Desde hace muchos años el discurso político ha caído en un brutal desprestigio. La demagogia, la promesa falsa, la distancia entre lo dicho y lo hecho han sido la causa.

A Javier Garciadiego, por su exitosa gestión en El Colegio de México.

La voz del orador ha de llenar la plaza del mercado y poder penetrar en cada rincón.

Aristóteles.

Lo peor que le puede pasar a un político es que su palabra pierda credibilidad. Equivale a que el bisturí del cirujano esté abollado o que el cemento del albañil no sea consistente.

La causa de los males en el gobierno de Peña Nieto radica en su incongruencia. Desde el famoso Pacto hasta el último decálogo, los propósitos no resisten el cotejo con la realidad. Las carencias son notables en todos los ámbitos. Desde lo económico y la seguridad, hasta el combate a la pobreza y el ataque a la corrupción.

Aquel lema de campaña, “Si lo prometo, lo cumplo”, se revierte brutalmente y suena a burla. Hay un notable vacío.
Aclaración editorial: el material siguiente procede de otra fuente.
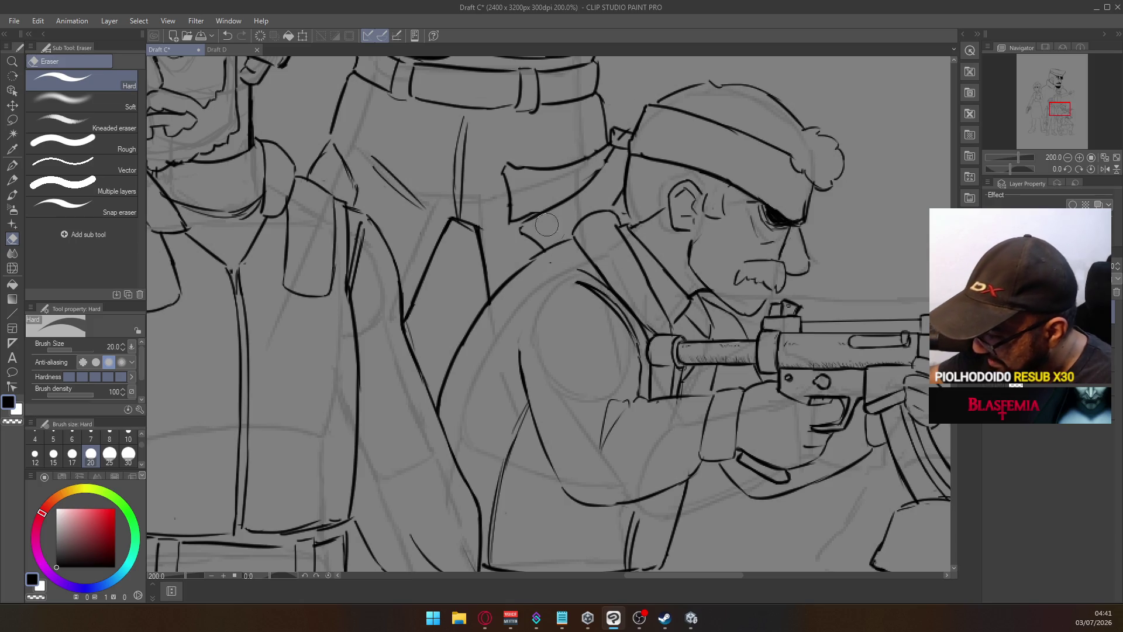
click(12, 166)
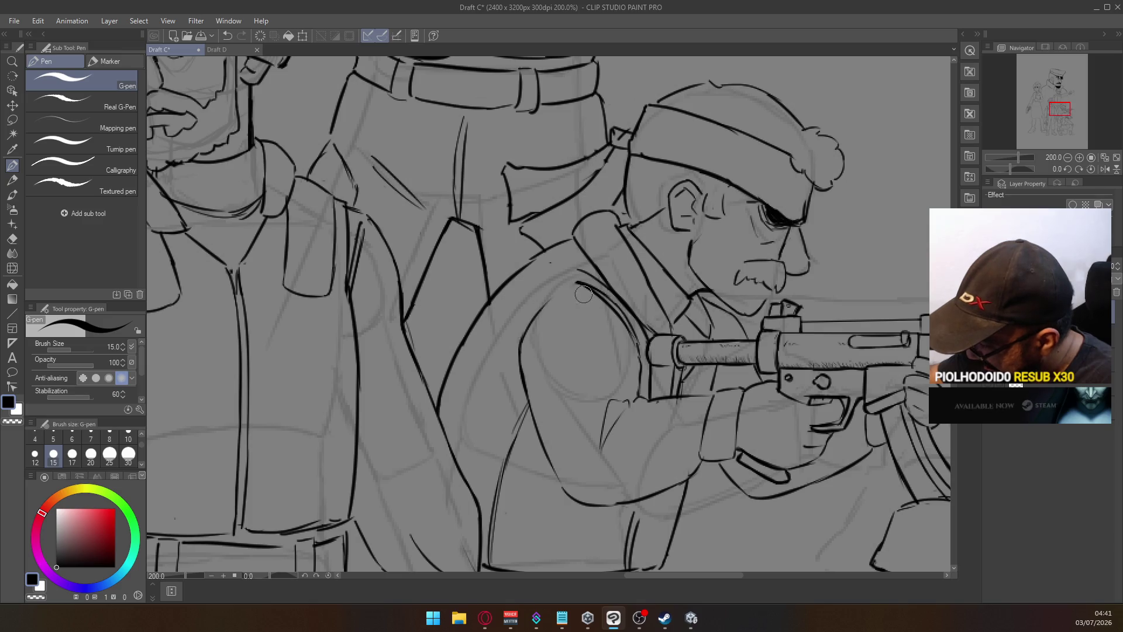
mouse_move(529, 325)
mouse_down()
mouse_move(567, 284)
mouse_move(604, 299)
mouse_up()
Difícilmente la opinión pública recuerda alguna idea sustancial del Presidente. El segundo trienio arranca con una frase todavía más vacua y cursi: “Con muchas ganas y más fuerza”. ¿Para seguir ocultando verdades? ¿Para seguir en el incumplimiento de la ley? ¿Para seguir creyendo que puede haber corrupción y hacer buen gobierno? La lista de preguntas es interminable.
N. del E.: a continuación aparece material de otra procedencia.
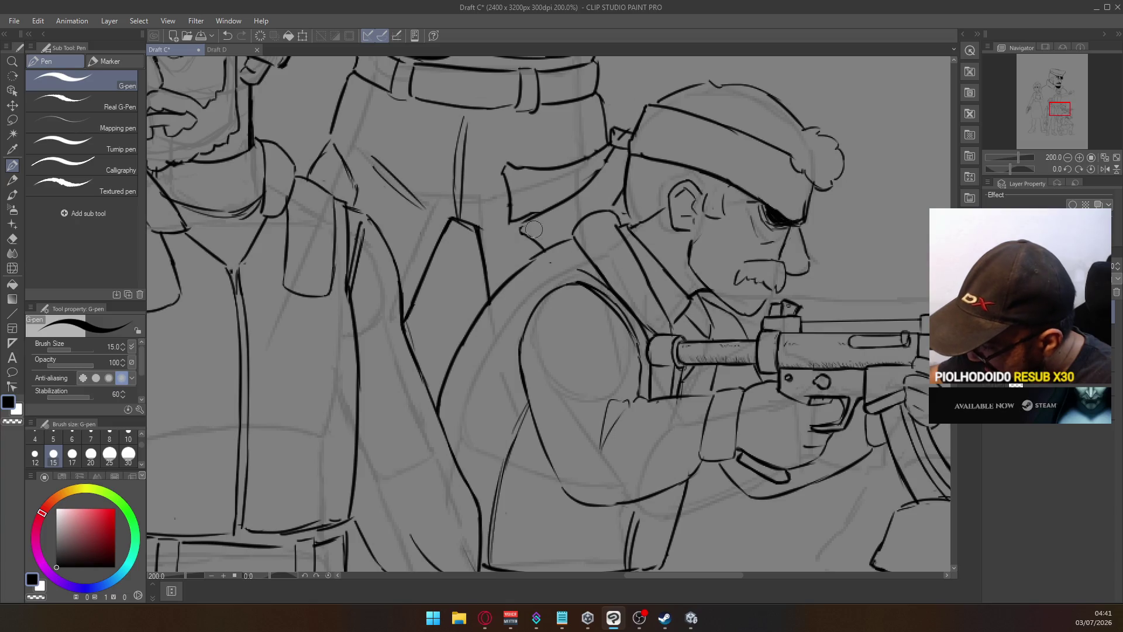
drag(523, 329, 538, 298)
key(ctrl+z)
drag(518, 351, 541, 293)
key(ctrl+z)
mouse_move(518, 343)
mouse_down()
mouse_move(562, 287)
mouse_move(592, 285)
mouse_up()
Desde hace muchos años el discurso político ha caído en un brutal desprestigio. La demagogia, la promesa falsa, la distancia entre lo dicho y lo hecho han sido la causa. Lo más grave es la expectativa generada por la transición a la democracia, que se supuso que rendiría cuentas y generaría legitimidad. Las encuestas y las mediciones de organismos nacionales e internacionales confirman nuestro descenso en todos los índices, propiciando el desaliento de la ciudadanía. Lo peor no es la caída de los políticos en lo individual, sino también el deterioro de las instituciones. Sin éstas, no puede haber gobernabilidad.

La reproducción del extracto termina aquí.